Sarah Margaret Fuller muore nella notte tra il 18 e il 19 Luglio 1850 a pochi chilometri dalla costa.

La fine drammatica non deve, però, distrarci dalla grandezza di questo personaggio; una figura significativa per la sua capacità di analizzare i suoi tempi, il coraggio dell’azione in patria e all’estero e, infine, la propria capacità di andare oltre le logiche culturali e sociali della sua epoca.

 

Tra le opere pubblicate particolarmente rilevanti vorrei ricordare:

Woman in the Nineteenth Century che racchiude una serie di conversazioni che l’autrice ebbe a favore delle donne in un periodo compreso tra il 1839 ed il 1843. Si tratta di un’opera nella quale l’autrice cerca di spiegare il valore intrinseco delle donne in un contesto sociale che non le permetteva di sentirsi al pari degli uomini.

Uomini, a loro volta, per lo più grotteschi e vanesi, distanti dal comprendere e aiutare le donne a vivere una vita che sia “propria” un un mero riflesso dell’uomo di turno.

Descrive l’immagine-gabbia in cui si trovano le donne che non sono libere di esprimere se stesse, imbrigliate in un “abito convenzionale” dal quale non si può sfuggire : essere belle, delicate, madri, spose, addirittura mansuete.
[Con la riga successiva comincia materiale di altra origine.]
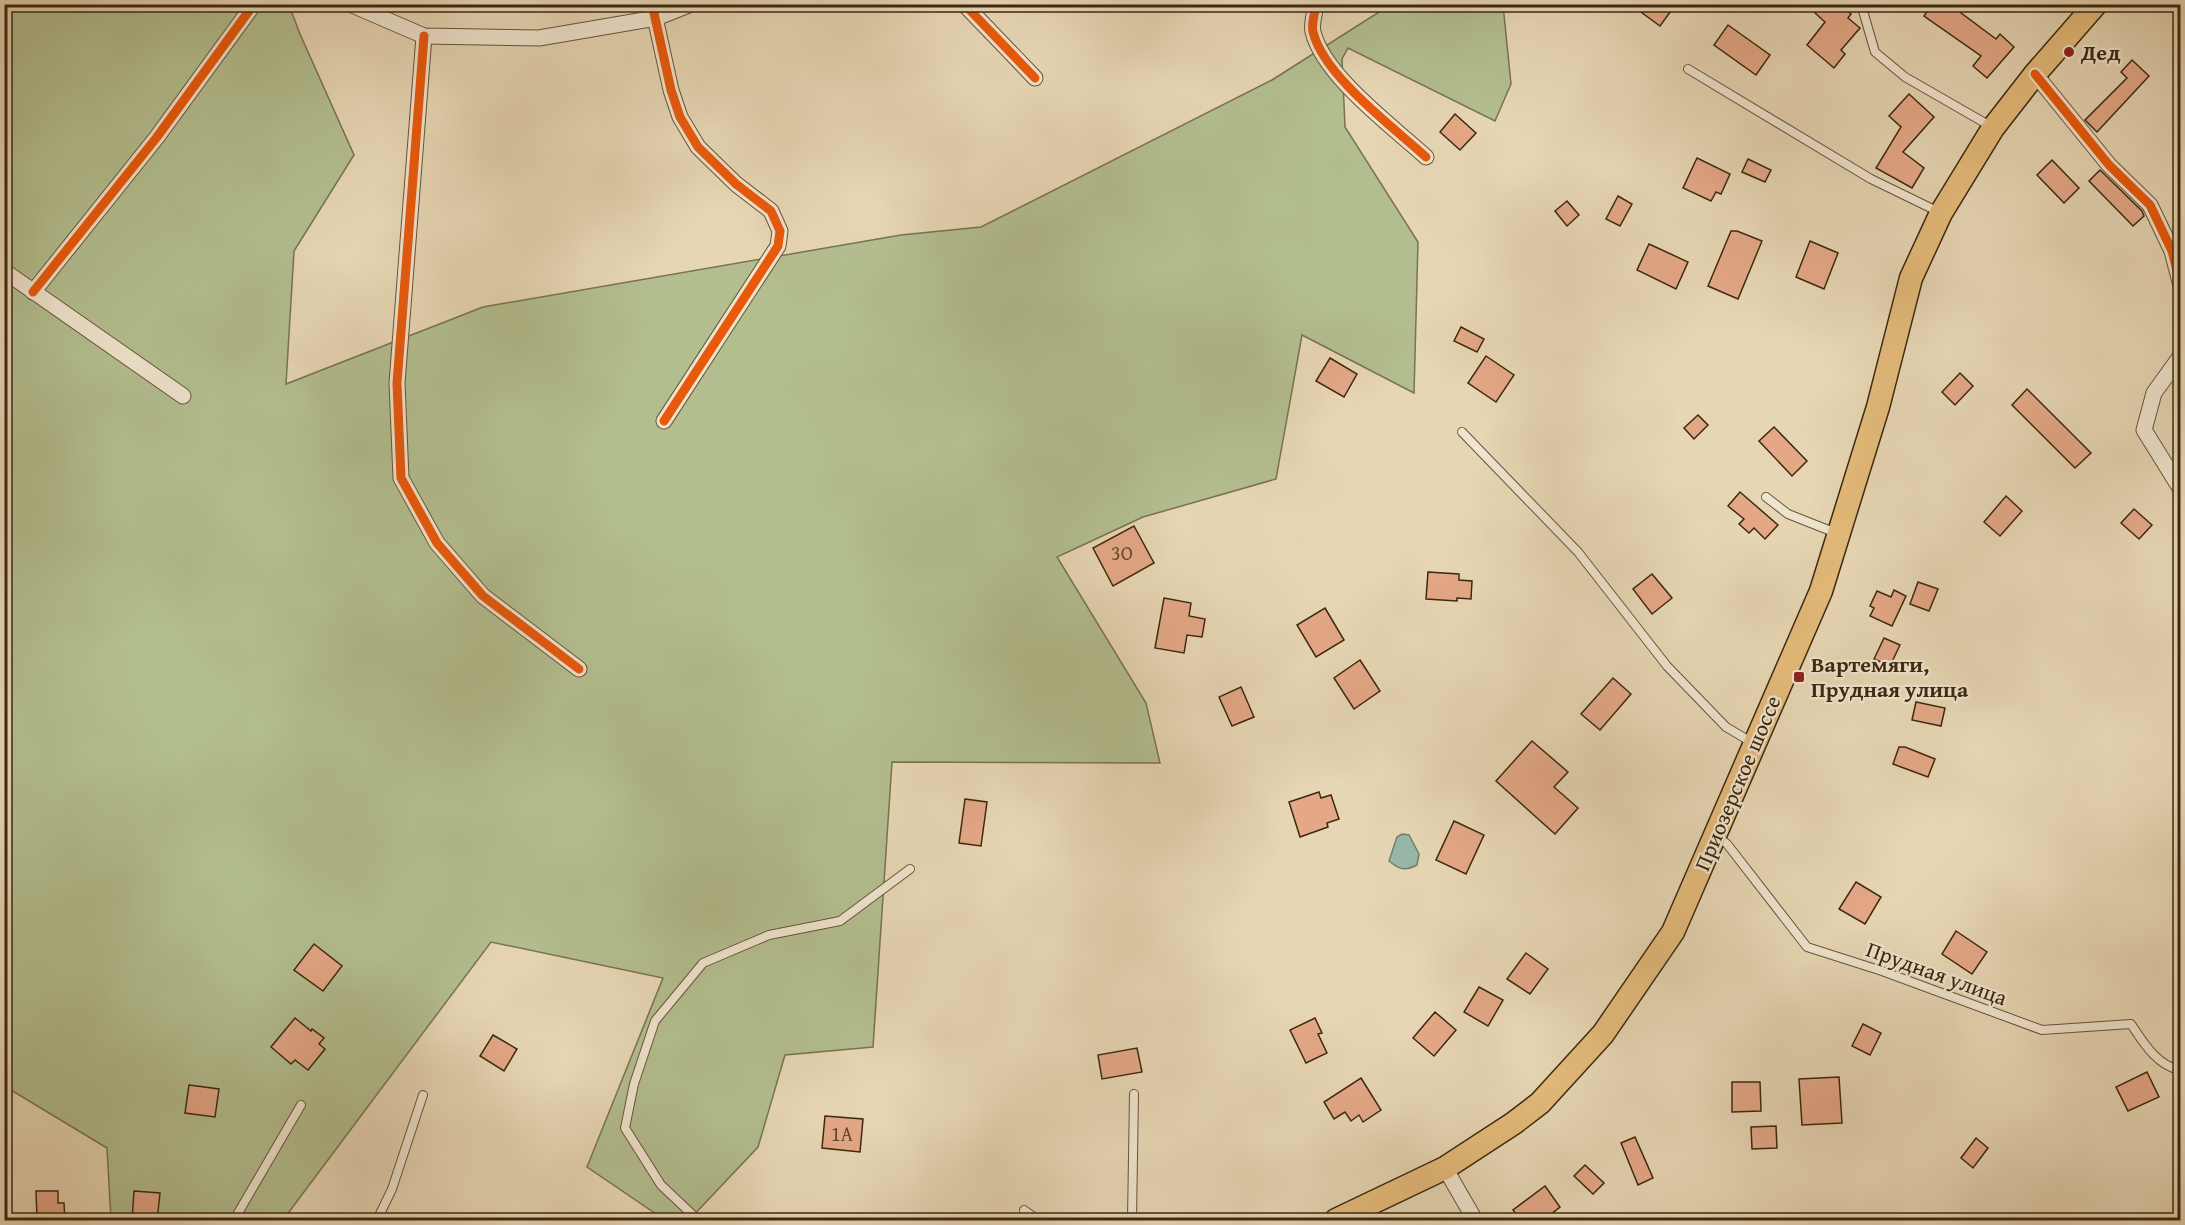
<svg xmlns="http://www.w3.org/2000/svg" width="2185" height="1225" font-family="'Gentium Book Plus',serif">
  <rect width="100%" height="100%" fill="#e7d6b4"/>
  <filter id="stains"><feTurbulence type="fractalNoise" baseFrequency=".00333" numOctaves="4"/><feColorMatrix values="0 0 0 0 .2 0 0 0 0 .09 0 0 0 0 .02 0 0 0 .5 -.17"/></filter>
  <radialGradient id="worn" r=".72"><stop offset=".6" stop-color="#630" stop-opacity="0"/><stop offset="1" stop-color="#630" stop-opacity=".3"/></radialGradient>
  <path fill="#b3be8f" stroke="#787350" stroke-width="1.5" d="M4 5H289L300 34 354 155 294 251 286 384 483 307 901 235 981 227 1272 80 1390 5H1503L1511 84 1495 121 1348 48 1342 59 1345 127 1418 242 1414 393 1302 335 1276 479 1143 517 1057 557 1146 703 1160 763 892 762 873 1047 785 1055 758 1147 689 1220H665L587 1167 663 978 491 942 283 1220H111L107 1148 11 1090H5Z"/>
  <path fill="#97b9a9" stroke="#737f6c" stroke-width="1.5" d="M1402 834 1409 835 1419 854 1417 865C1405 871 1400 870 1389 861L1397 837Z"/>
  <g fill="#e4a887" stroke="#3c2810" stroke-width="1.5">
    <path d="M1630 4H1676L1660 26Z"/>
    <path d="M1822 4H1840L1851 14 1848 18 1860 28 1841 50 1845 54 1834 68 1807 45 1825 22 1815 13Z"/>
    <path d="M1932 4H1949L1996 39 2000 34 2014 47 1987 78 1973 66 1981 56 1924 16Z"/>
    <path d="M1728 25 1770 55 1756 75 1714 45Z"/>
    <path d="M2132 60 2149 76 2097 132 2085 120 2127 78 2121 72Z"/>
    <path d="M1909 94 1934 117 1903 152 1924 168 1912 188 1876 168 1901 127 1889 116Z"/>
    <path d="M1455 114 1476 133 1460 150 1440 132Z"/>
    <path d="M1697 158 1730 174 1721 194 1716 192 1711 201 1683 188Z"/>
    <path d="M1748 159 1771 170 1765 182 1742 172Z"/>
    <path d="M2052 160 2079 188 2064 203 2037 175Z"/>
    <path d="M2100 170 2142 211 2144 216 2133 226 2089 181Z"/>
    <path d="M1618 196 1632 204 1620 226 1606 219Z"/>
    <path d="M1567 201 1579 215 1567 226 1555 211Z"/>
    <path d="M1731 231H1737L1762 241 1738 299 1708 286Z"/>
    <path d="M1810 241 1838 253 1824 289 1796 277Z"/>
    <path d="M1649 244 1688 262 1676 289 1637 270Z"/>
    <path d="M1461 327 1484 339 1477 352 1454 341Z"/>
    <path d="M1486 356 1514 375 1496 402 1468 383Z"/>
    <path d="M1330 358 1357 374 1344 397 1316 381Z"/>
    <path d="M1960 373 1973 386 1955 405 1942 392Z"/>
    <path d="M2027 389 2091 453 2075 468 2012 405Z"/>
    <path d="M1698 415 1708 425 1694 439 1684 428Z"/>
    <path d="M1774 427 1807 461 1792 476 1759 441Z"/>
    <path d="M1740 492 1778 525 1765 539 1754 528 1749 533 1739 524 1744 519 1728 506Z"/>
    <path d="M2006 496 2022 511 2000 536 1984 522Z"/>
    <path d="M2134 509 2152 525 2139 539 2121 523Z"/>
    <path d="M1134 526 1154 563 1113 586 1093 548Z"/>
    <path d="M1428 572 1459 574V580L1472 581 1471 599 1457 598V601L1426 599Z"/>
    <path d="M1652 574 1672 598 1652 614 1633 589Z"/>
    <path d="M1918 582 1938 589 1929 611 1910 604Z"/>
    <path d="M1894 590 1906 596 1892 626 1870 616 1874 608 1870 606 1877 591 1891 597Z"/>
    <path d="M1164 598 1191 603 1189 616 1205 619 1202 637 1187 635 1184 653 1155 648Z"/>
    <path d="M1325 608 1344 640 1316 657 1297 625Z"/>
    <path d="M1884 638 1900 645 1890 666 1874 659Z"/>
    <path d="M1360 660 1380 691 1354 709 1334 678Z"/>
    <path d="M1613 678 1631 694 1600 730 1581 714Z"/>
    <path d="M1241 687 1254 717 1232 726 1219 697Z"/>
    <path d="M1916 702 1945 708 1941 726 1912 720Z"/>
    <path d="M1532 741 1568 772 1554 787 1578 808 1555 834 1496 781Z"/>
    <path d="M1899 747H1905L1935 759 1928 777 1893 764Z"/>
    <path d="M1319 792 1321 798 1331 795 1339 819 1327 823 1328 827 1300 837 1289 802Z"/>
    <path d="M965 799 987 802 981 846 959 843Z"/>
    <path d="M1454 821 1484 835 1466 874 1436 860Z"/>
    <path d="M1856 882 1881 897 1865 924 1839 909Z"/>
    <path d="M1956 931 1987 952 1972 974 1942 954Z"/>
    <path d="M314 944 342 966 323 991 294 970Z"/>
    <path d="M1526 953 1548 969 1530 994 1507 979Z"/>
    <path d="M1479 987 1503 1000 1488 1026 1464 1012Z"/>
    <path d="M1435 1012 1456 1030 1434 1056 1413 1038Z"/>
    <path d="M295 1018 311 1031 312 1029 324 1038 319 1044 325 1049 308 1070 295 1060 291 1064 271 1047Z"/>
    <path d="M1315 1018 1322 1033 1318 1034 1327 1053 1306 1063 1290 1030Z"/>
    <path d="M1863 1024 1881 1033 1870 1055 1852 1046Z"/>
    <path d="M493 1035 517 1049 504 1071 480 1056Z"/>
    <path d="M1137 1048 1142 1072 1102 1079 1098 1055Z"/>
    <path d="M2147 1072 2159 1097 2128 1111 2116 1087Z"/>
    <path d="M1839 1077 1842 1123 1802 1125 1799 1079Z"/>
    <path d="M1361 1078 1381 1110 1363 1122 1359 1115 1351 1121 1345 1112 1334 1119 1324 1102Z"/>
    <path d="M1732 1082H1760L1761 1111 1732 1112Z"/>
    <path d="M189 1085 219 1089 215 1117 185 1113Z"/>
    <path d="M825 1116 863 1119 860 1152 822 1148Z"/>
    <path d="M1776 1126 1777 1148 1752 1149 1751 1127Z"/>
    <path d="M1635 1137 1653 1178 1638 1185 1621 1143Z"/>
    <path d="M1976 1138 1988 1148 1973 1168 1961 1158Z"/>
    <path d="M1585 1165 1604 1183 1593 1194 1574 1176Z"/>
    <path d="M1545 1186 1560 1207 1542 1221H1521L1513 1210Z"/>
    <path d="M36 1191H58V1203H64L65 1221 37 1219Z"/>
    <path d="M134 1191 160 1193 157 1221H132Z"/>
  </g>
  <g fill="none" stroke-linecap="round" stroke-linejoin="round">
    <defs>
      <g id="service">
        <path d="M1861 4 1875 52 1905 77 1992 127"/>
        <path d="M1688 69 1871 179 1939 212"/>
        <path d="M1462 432 1578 552 1667 666 1726 727 1753 743"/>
        <path d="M1766 497 1788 514 1836 533"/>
        <path d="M1716 835 1727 844 1807 947 1882 971 2042 1030 2131 1024C2143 1042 2157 1066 2180 1070"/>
        <path d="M1024 1210 1038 1220"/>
        <path d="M234 1220 301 1105"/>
        <path d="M377 1220 392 1189 423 1095"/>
        <path d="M698 1220 661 1185 625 1128 634 1084 655 1021 703 963 769 935 840 921 910 869"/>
        <path d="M1132 1220 1134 1094"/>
      </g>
      <g id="minor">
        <path d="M350 4 424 36 539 38 656 18 691 4"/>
        <path d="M652 4 671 90 680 117 698 147 736 184 771 211 780 231 778 246 664 421"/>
        <path d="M964 4 1035 78"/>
        <path d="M1316 4C1315 13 1311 24 1313 32 1324 76 1392 126 1426 157"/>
        <path d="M424 36 397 383 401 478 437 543 483 596 579 669"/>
        <path d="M2035 74 2109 165 2150 205 2172 251 2180 282"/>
        <path d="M4 271 183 396"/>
        <path d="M33 292 157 137 254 4"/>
        <path d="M2180 357 2154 393 2144 430 2180 488"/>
        <path d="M1445 1168 1475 1220"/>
      </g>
      <path id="primary" d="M1336 1220 1445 1168 1514 1123 1540 1103 1603 1034 1673 932 1821 591 1878 407 1911 278 1941 213 1993 128 2035 74 2096 4"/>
    </defs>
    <use href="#service" stroke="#675439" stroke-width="10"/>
    <use href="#minor" stroke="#675439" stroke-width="17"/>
    <use href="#primary" stroke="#3c2810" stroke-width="25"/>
    <use href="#service" stroke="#efe4ce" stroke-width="8"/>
    <use href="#minor" stroke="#efe4ce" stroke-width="15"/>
    <use href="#primary" stroke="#e4bb7a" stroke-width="22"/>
    <defs>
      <g id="cycleway">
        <path d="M652 4 671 90 680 117 698 147 736 184 771 211 780 231 778 246 664 421"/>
        <path d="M964 4 1035 78"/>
        <path d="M1316 4C1315 13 1311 24 1313 32 1324 76 1392 126 1426 157"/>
        <path d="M424 36 397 383 401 478 437 543 483 596 579 669"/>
        <path d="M2035 74 2109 165 2150 205 2172 251 2180 282"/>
        <path d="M33 292 157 137 254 4"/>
      </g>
    </defs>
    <use href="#cycleway" stroke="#efe4ce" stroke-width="13"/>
    <use href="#cycleway" stroke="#e8590c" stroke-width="9"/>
  </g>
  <g fill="#8f2418" stroke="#efe4ce" stroke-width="2">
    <circle cx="2069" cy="52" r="6"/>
    <rect x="1793" y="671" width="12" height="12" rx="3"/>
  </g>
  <g text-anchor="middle" stroke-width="4.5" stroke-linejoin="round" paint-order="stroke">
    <g font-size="20" fill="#66482e">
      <text x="1122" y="560">3О</text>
      <text x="842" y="1141">1А</text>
    </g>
    <g font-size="22" font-weight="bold" fill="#3c2810" stroke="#efe4ce" text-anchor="start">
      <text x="2081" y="60">Дед</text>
      <text x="1811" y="672">Вартемяги,<tspan x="1811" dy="25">Прудная улица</tspan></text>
    </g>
    <g font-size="22" fill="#3c2810" stroke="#efe4ce">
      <text transform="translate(1737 783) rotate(-67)" y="8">Приозерское шоссе</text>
      <text transform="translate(1937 973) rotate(20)" y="8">Прудная улица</text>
    </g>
  </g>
  <rect width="2185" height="1225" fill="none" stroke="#e7d6b4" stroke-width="24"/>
  <rect x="6" y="6" width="2173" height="1213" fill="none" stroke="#3c2810" stroke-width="3"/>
  <rect x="12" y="12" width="2161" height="1201" fill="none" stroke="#3c2810" stroke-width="1.5"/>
  <rect width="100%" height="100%" filter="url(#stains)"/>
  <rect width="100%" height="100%" fill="url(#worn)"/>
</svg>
Per la Fuller l’uomo e la donna non devono temersi bensì lavorare in concerto per creare una melodia duale e compensativa. Arriva a descrivere 4 quattro forme del pensiero dell’uguaglianza: la cooperazione familiare, secondo cui l’uomo provvede ai bisogni della casa, mentre la donna la governa; l’idolatria reciproca, dove le parti si adorano a vicenda, dimenticando il resto del mondo e costruendo una loro cella; la compagnia intellettuale: l’uomo trova compagnia nell’intelletto della donna; infine, l’unione religiosa, considerata dall’autrice il punto più alto.

The Great Lawsuit opera del 1843 pubblicata su The Dial.  In realtà più che essere un’opera femminista è un saggio sull’uguaglianza a tutti gli effetti poiché in esso la Fuller esplora i limiti attuali di libertà di pensiero, di proprietà e, infine, di voto.
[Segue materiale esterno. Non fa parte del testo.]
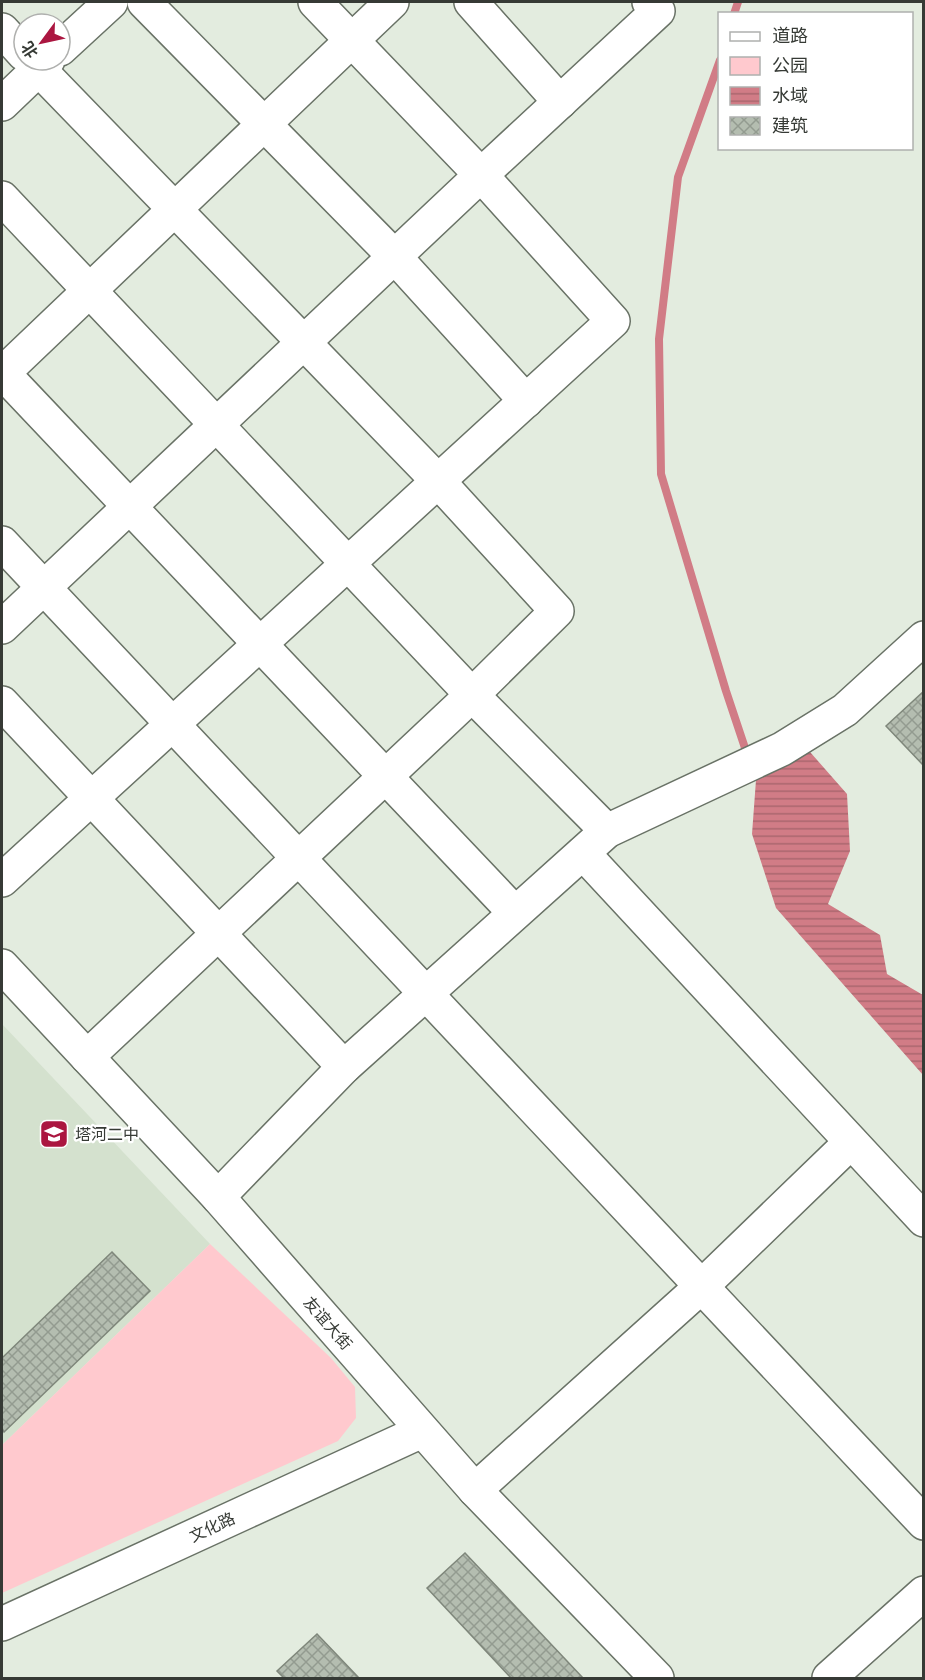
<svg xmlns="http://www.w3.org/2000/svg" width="925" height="1680" font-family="'Nunito Sans','Noto Sans SC',sans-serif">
<defs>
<pattern id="water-rules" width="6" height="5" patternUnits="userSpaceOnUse" patternTransform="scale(1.5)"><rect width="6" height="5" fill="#d17c86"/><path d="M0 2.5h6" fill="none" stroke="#aa676e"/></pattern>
<pattern id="building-cross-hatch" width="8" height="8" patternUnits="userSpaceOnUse" patternTransform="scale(1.5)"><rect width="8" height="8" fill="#b4bdb0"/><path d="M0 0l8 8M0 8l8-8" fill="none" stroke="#939b90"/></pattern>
</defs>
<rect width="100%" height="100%" fill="#e3ecdf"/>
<!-- built -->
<path fill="#d4e1ce" d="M2,1024L210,1244L2,1445Z"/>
<!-- park -->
<path fill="#ffc9ce" d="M210,1244L331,1358L355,1387L356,1418L338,1441L2,1593V1445Z"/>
<!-- water -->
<path fill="url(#water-rules)" d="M803,744L847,794L850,851L828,904L880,935L887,974L923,995V1075L776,908L752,834L756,780Z"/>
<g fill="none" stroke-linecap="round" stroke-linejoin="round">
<!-- stream -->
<g stroke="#d17c86" stroke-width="8">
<path d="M734,14L738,2"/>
<path d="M720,60L678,177L659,339L661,474L726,691L748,757"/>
</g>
</g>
<!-- building -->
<g fill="url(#building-cross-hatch)" stroke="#7f877b" stroke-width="1.5">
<path d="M924,691V766L886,726Z"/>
<path d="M112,1252L150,1291L4,1432L2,1428V1358Z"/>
<path d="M465,1553L583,1678H511L427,1588Z"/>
<path d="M317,1634L359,1678H284L277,1671Z"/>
</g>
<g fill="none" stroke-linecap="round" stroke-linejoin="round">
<!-- minor casing -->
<g stroke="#697266" stroke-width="36">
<g id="minor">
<path d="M144,2L394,256L526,401"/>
<path d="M471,2L560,102"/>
<path d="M2,30L24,54"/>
<path d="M60,49L111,2"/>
<path d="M30,60L438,481L557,611L472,695L87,1057"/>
<path d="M2,104L48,60"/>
<path d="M2,198L472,695L607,831"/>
<path d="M2,372L515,913"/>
<path d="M2,374L392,2"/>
<path d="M2,543L924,1523"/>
<path d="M2,627L481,175L658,11L649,2"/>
<path d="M2,703L344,1067"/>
<path d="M583,853L924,1220"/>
<path d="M2,880L613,321L481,175L315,2"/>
<path d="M218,1197L344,1067L607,831L782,749L845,710L924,638"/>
<path d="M475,1490L702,1286L851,1142"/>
<path d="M2,1624L422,1431"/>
<path d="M829,1678L924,1593"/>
</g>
</g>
<!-- major casing -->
<g stroke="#697266" stroke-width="36">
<path id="major" d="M2,966L218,1197L475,1490L657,1678"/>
</g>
<!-- minor -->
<use href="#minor" stroke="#fff" stroke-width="33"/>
<!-- major -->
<use href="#major" stroke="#fff" stroke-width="33"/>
</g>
<!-- icons -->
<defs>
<g id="school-square" transform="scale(1.5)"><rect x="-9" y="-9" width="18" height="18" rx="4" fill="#ab1640" stroke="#fff"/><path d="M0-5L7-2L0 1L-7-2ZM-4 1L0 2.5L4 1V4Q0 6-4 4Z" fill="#fff"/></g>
</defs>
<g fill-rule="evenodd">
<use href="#school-square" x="54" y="1134"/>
</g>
<g text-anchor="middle" stroke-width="4.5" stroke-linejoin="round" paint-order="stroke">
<!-- poi labels -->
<g font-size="16" fill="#363a35" stroke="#fff" text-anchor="start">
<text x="75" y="1140">塔河二中</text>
</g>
<!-- street labels -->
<g font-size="16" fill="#363a35" stroke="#fff">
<text transform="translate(328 1323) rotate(49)" y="6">友谊大街</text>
<text transform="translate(212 1527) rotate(-25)" y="6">文化路</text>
</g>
</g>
<!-- border -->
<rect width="925" height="1680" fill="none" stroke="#363a35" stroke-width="6"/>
<!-- legend -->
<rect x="718" y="12" width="195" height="138" fill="#ffffff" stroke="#afb0ae" stroke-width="1.5"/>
<rect x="730" y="32" width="30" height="9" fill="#ffffff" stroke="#afb0ae" stroke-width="1.5"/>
<text x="772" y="42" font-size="18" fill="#363a35">道路</text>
<rect x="730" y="57" width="30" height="18" fill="#ffc9ce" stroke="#afb0ae" stroke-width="1.5"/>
<text x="772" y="72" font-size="18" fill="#363a35">公园</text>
<rect x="730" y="87" width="30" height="18" fill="url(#water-rules)" stroke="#afb0ae" stroke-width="1.5"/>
<text x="772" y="102" font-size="18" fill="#363a35">水域</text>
<rect x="730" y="117" width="30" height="18" fill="url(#building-cross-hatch)" stroke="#afb0ae" stroke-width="1.5"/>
<text x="772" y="132" font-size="18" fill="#363a35">建筑</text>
<!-- north arrow -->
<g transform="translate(42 42) rotate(237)"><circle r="28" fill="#ffffff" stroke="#afb0ae" stroke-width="1.5"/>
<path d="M0-4.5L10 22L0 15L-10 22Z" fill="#ab1640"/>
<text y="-9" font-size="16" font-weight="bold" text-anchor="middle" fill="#363a35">北</text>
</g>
</svg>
Principi basilari per tutti gli esseri umani (neri, nativi americani e donne).

Un saggio dal respiro modernissimo, purtroppo fin troppo attuale a tal punto da farci riflettere su quanto ancora deve essere fatto per raggiungere questa parità effettiva e completa.

Summer Of the Lakes del 1844 è frutto del viaggio dell’autrice nella regione dei grandi laghi americani, passando per le Cascate del Niagara, Chicago, Milwaukee, Buffalo e New York. In questo viaggio incontra le tribù native americane dei Chippewa e Ottawa.

Difficile da catalogare perché un mix di annotazioni, riflessioni politiche e culturali e viaggio culturale trascendentalista.

Descrivere la Fuller è limitato se non si considera il secolo nel quale visse.

 

Il XIX secolo fu ricco di scoperte ed innovazioni; per esempio la posa della prima ferrovia permise di collegare le due coste del territorio americano e rese meno “complicato” percorrere le grandi distanze.

In conseguenza di ciò la Terra delle Opportunità e della Natura Selvaggia iniziò ad aprirsi all’avventuriero e allo straniero. Distese di terre fino a poco prima inesplorate divennero facilmente raggiungibili e questo complicò la convivenza già difficile tra nativi americani e viaggiatori in cerca di fortuna.

Il Sogno e Mito Americana era al climax dove risultava possibile  il riscatto sociale per chiunque avesse capacità e volontà. Seppur con le debite limitazioni.

Proprio queste limitazioni sociali divennero la linfa che nutrirono il genio ribelle di Sarah Margaret Fuller: donna tra due Mondi.